1. The radios are going to be expensive

   Possibly not. We may be able to use commodity 802.11 radios transverted to 10 GHz. We might even decide to tweak commodity 802.11a or 802.11b radios as both of the ISM bands used for wireless networking are adjacent to, or even overlap, ham allocations. We think we can keep the node cost at around $1000 each. 10,000 of them (3000 nodes with two to four radios each) will cost about $10 million, or $13 per licensed ham in the United States.

2. We need to site and install thousands of them

   We may be able to convince existing repeater operators to colocate a node with their existing repeater(s).

   We can use tools like splat and the FCC tower database (in the United States) to identify potential candidates for installing nodes to fill gaps, and then lobby tower owners for permission to install. The emergency communications value of this network may help us gain access to towers operated by public authorities.

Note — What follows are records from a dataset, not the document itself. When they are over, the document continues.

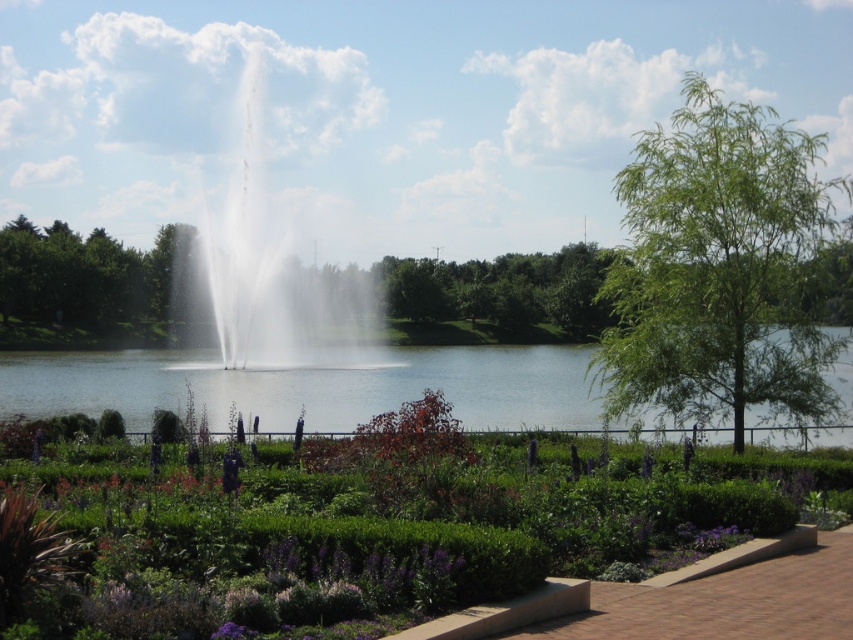
You are standing in the garden and want to take a photo of the clear water at center and the green leafy tree at left. Which object will appear closer to the camera in the photo?

The clear water at center will appear closer to the camera in the photo because it is positioned in front of the green leafy tree at left.

Consider the image. You are standing in the garden and want to walk from the green leafy shrubs at lower center to the clear water at center. Which direction should you move in?

You should move to the left to reach the clear water at center because the green leafy shrubs at lower center is to the right of clear water at center.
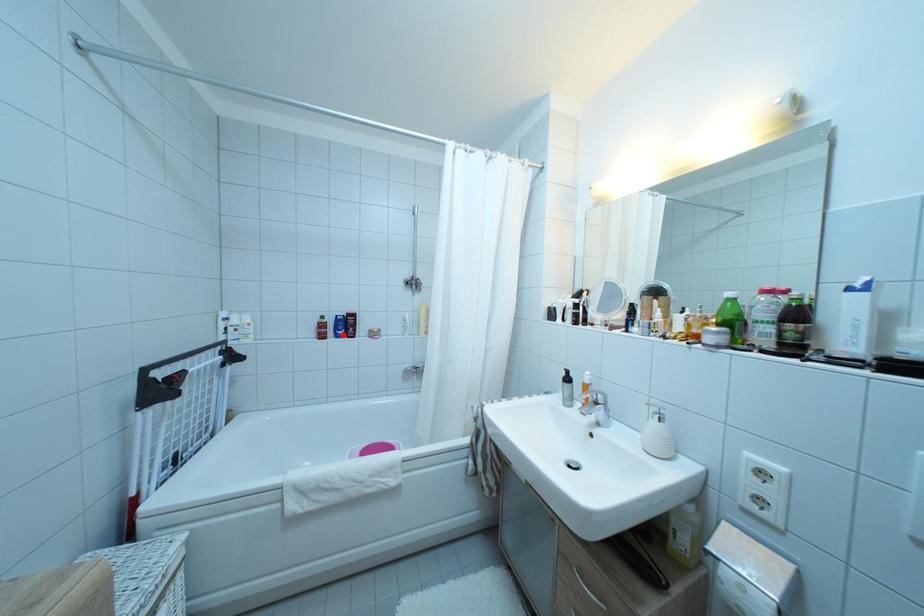
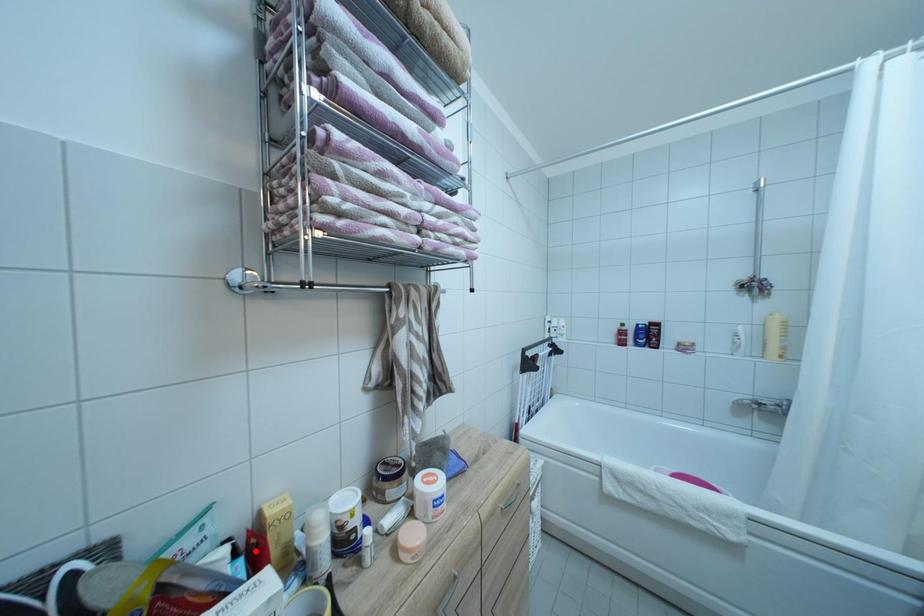
I am providing you with two images of the same scene from different viewpoints. A red point is marked on the first image and another point is marked on the second image. Are the points marked in image1 and image2 representing the same 3D position?

No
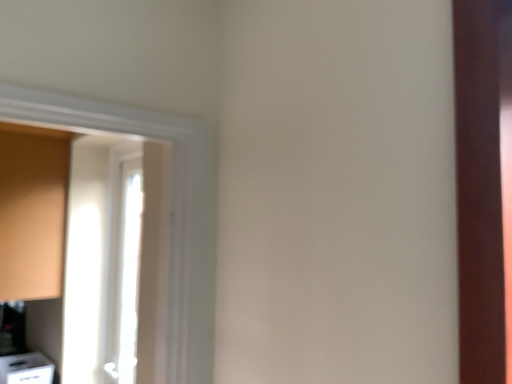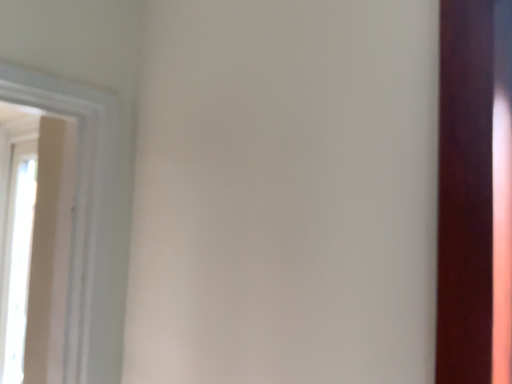
Question: Which way did the camera rotate in the video?

Choices:
 (A) rotated right
 (B) rotated left

Answer: (A)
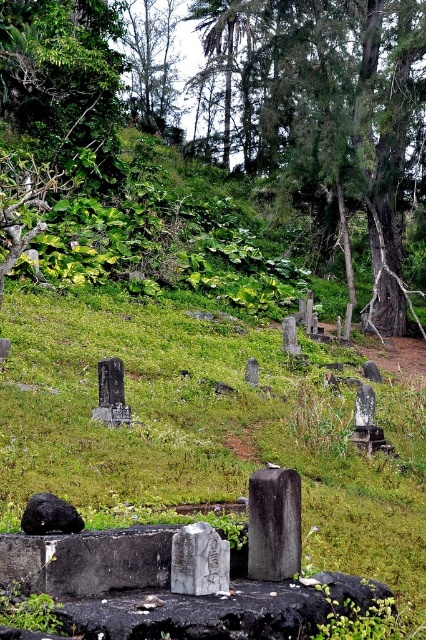
Based on the photo, you are standing in the cemetery and want to take a photo of the black polished stone gravestone at center without any obstructions. Is there a green leafy tree at upper center that might block your view?

The green leafy tree at upper center is much taller than the black polished stone gravestone at center, so it might block your view. You should move to a different angle or position to avoid the tree.

You are a visitor in the cemetery and want to take a photo of both the green leafy tree at upper center and the white marble gravestone at center. Since you want both to be in the frame, which object should you focus on to ensure both are visible?

You should focus on the white marble gravestone at center because the green leafy tree at upper center is larger in size than the white marble gravestone at center, so centering the smaller object allows both to fit within the frame.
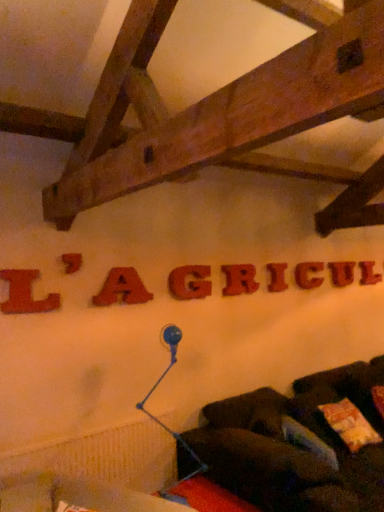
Question: Is blue glass lamp at lower center to the right of rubberized red letter r at center, arranged as the 5th letter when viewed from the right, from the viewer's perspective?

Choices:
 (A) no
 (B) yes

Answer: (A)

Question: Does blue glass lamp at lower center have a lesser height compared to rubberized red letter r at center, placed as the fifth letter when sorted from front to back?

Choices:
 (A) yes
 (B) no

Answer: (B)

Question: Considering the relative sizes of blue glass lamp at lower center and rubberized red letter r at center, placed as the 5th letter when sorted from left to right, in the image provided, is blue glass lamp at lower center wider than rubberized red letter r at center, placed as the 5th letter when sorted from left to right,?

Choices:
 (A) yes
 (B) no

Answer: (A)

Question: Is blue glass lamp at lower center positioned with its back to rubberized red letter r at center, which ranks as the 5th letter in back-to-front order?

Choices:
 (A) yes
 (B) no

Answer: (B)

Question: Is blue glass lamp at lower center at the left side of rubberized red letter r at center, arranged as the 5th letter when viewed from the right?

Choices:
 (A) yes
 (B) no

Answer: (A)

Question: In terms of width, does dark brown fabric couch at lower right look wider or thinner when compared to matte red sign at center, placed as the 1th letter when sorted from back to front?

Choices:
 (A) thin
 (B) wide

Answer: (B)

Question: In terms of size, does dark brown fabric couch at lower right appear bigger or smaller than matte red sign at center, placed as the 1th letter when sorted from back to front?

Choices:
 (A) big
 (B) small

Answer: (A)

Question: From a real-world perspective, is dark brown fabric couch at lower right physically located above or below matte red sign at center, which ranks as the ninth letter in left-to-right order?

3. There's no way we'll get line of sight between continents or to isolated islands like Hawaii

   We can use satellites. Latency may be an issue, but this isn't a problem for non-real-time data and can be acceptable for voice to a point.

   The protocol can readily be defined to scale down to the lower bandwidths allowed in SHF, UHF, VHF, and HF, and communications not requiring high bandwidths can be sent over links in these bands. HF, in particular, allows over-the-horizon operation and can be used worldwide, conditions permitting.